OBJECTIVE: This cross-sectional community-based study sought to assess factors contributing to ARV drug adherence among adults living with HIV or AIDS.

SETTING: The study was conducted in a rural community in Machakos County, Kenya.

METHODS: The questions used for the study were adapted from the Patient Medicine Adherence Questionnaire (PMAQ), a tool grounded in the Health Belief Model. Adherence to ARV was measured using self-reports and pill counts. The perception social support was measured with a 5-point Likert scale, whereas the type and the number of side effects experienced were recorded using 'yes' and 'no' questions. We used the chi-square test to test associations and binary logistic regression to assess factors explaining dose adherence to ARV.
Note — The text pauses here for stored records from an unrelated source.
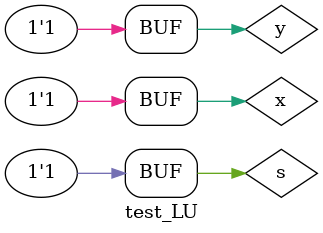
<source format=v>
module LU (output and_out, output nand_out, input a, input b);
    and AND1 (and_out, a, b);
    nand NAND1 (nand_out, a, b);
endmodule

module mux (output s, input a, input b, input select);
    wire not_select;
    wire sa;
    wire sb;
    
    not NOT1 (not_select, select);
    and AND1 (sa, a, not_select);
    and AND2 (sb, b, select);
    or OR1 (s, sa, sb);
endmodule

module test_LU;
reg x;
reg y;
reg s;
wire and_out;
wire nand_out;
wire z;

LU modulo (and_out, nand_out, x, y);
mux MUX1 (z, nand_out, and_out, s);

initial begin : main
    $display("Guia_0701 - Guilherme Soares Silva - 863485");
    x = 1'b0; y = 1'b1; s = 1'b0;
    
    #1 $monitor("%4b %4b %4b | %4b  %4b  | %4b", x, y, s, and_out, nand_out, z);
    
    #1 x = 1'b0; y = 1'b0; s = 1'b0;
    #1 x = 1'b1; y = 1'b0; s = 1'b0;
    #1 x = 1'b1; y = 1'b1; s = 1'b1;
    #1 s = 1'b1;
end

endmodule


</source>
RESULTS: The levels of adherence of 86% using self-reports were significantly higher (p < 0.001) than the pill count of 58.6%. The immediate family was rated high in providing social support (3.7 ± 0.6) followed by social support groups (3.1 ± 0.8). A binary logistic regression analysis was conducted to predict ARV adherence (adherent, non-adherent) using social support, side effects and marital status as explanatory variables. The Wald criterion demonstrated that marital status (p = 0.019) and burden of side effects (p ≤ 0.001) made a significant contribution to the prediction of ARV adherence.

CONCLUSION: The burden of side effects and being a divorcee are primary predictors of ARV adherence.